━━━━━ Data extract ━━━━━

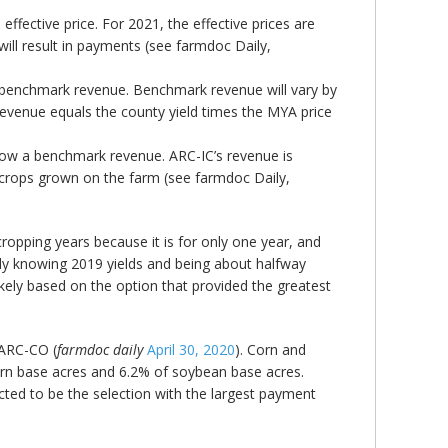
fective price. For 2021, the effective prices are
will result in payments (see farmdoc Daily,
 benchmark revenue. Benchmark revenue will vary by
revenue equals the county yield times the MYA price
elow a benchmark revenue. ARC-IC’s revenue is
m crops grown on the farm (see farmdoc Daily,
ropping years because it is for only one year, and
ady knowing 2019 yields and being about halfway
kely based on the option that provided the greatest
 ARC-CO (
farmdoc daily
April 30, 2020
). Corn and
rn base acres and 6.2% of soybean base acres.
ed to be the selection with the largest payment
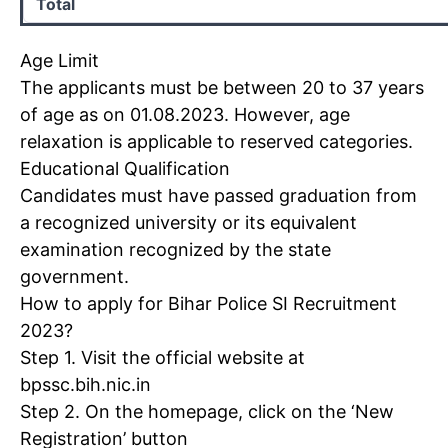
Total
Age Limit
The applicants must be between 20 to 37 years
of age as on 01.08.2023. However, age
relaxation is applicable to reserved categories.
Educational Qualification
Candidates must have passed graduation from
a recognized university or its equivalent
examination recognized by the state
government.
How to apply for
Bihar Police SI Recruitment
2023
?
Step 1. Visit the official website at
bpssc.bih.nic.in
Step 2. On the homepage, click on the ‘New
Registration’ button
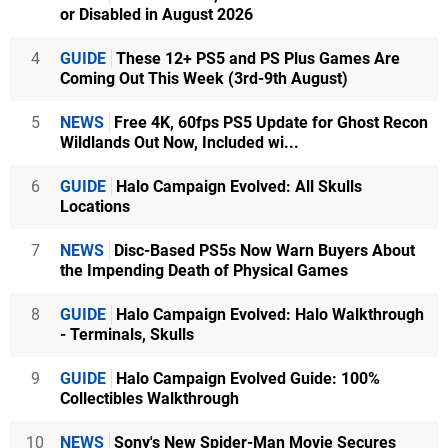
or Disabled in August 2026
4
GUIDE
These 12+ PS5 and PS Plus Games Are
Coming Out This Week (3rd-9th August)
5
NEWS
Free 4K, 60fps PS5 Update for Ghost Recon
Wildlands Out Now, Included wi...
6
GUIDE
Halo Campaign Evolved: All Skulls
Locations
7
NEWS
Disc-Based PS5s Now Warn Buyers About
the Impending Death of Physical Games
8
GUIDE
Halo Campaign Evolved: Halo Walkthrough
- Terminals, Skulls
9
GUIDE
Halo Campaign Evolved Guide: 100%
Collectibles Walkthrough
10
NEWS
Sony's New Spider-Man Movie Secures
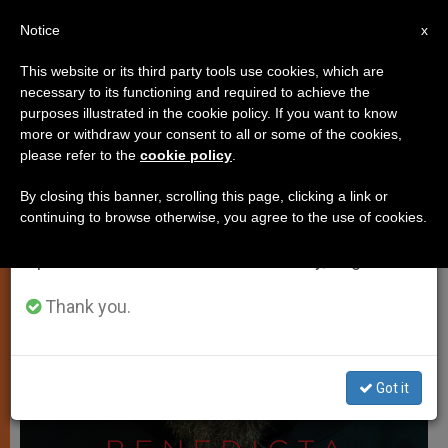
EN
Notice
×
x
Important Notice
This website or its third party tools use cookies, which are
necessary to its functioning and required to achieve the
From July 27 to August 7 we will take our
TESTIMONIES
purposes illustrated in the cookie policy. If you want to know
annual break, taking advantage of the summer
more or withdraw your consent to all or some of the cookies,
please refer to the
cookie policy
.
period when less information is generated and
consumption also decreases.
By closing this banner, scrolling this page, clicking a link or
continuing to browse otherwise, you agree to the use of cookies.
We will resume regular work on the English and
Spanish editions of ZENIT on Monday, August 10.
Thank you.
Got it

━━━━━

Exercise objective: Your answer must be the exact lines from the start of the data through the line with "kely based on", inclusive, and nothing else; pictures do not belong in it.

Task result:
fective price. For 2021, the effective prices are
will result in payments (see farmdoc Daily,
 benchmark revenue. Benchmark revenue will vary by
revenue equals the county yield times the MYA price
elow a benchmark revenue. ARC-IC’s revenue is
m crops grown on the farm (see farmdoc Daily,
ropping years because it is for only one year, and
ady knowing 2019 yields and being about halfway
kely based on the option that provided the greatest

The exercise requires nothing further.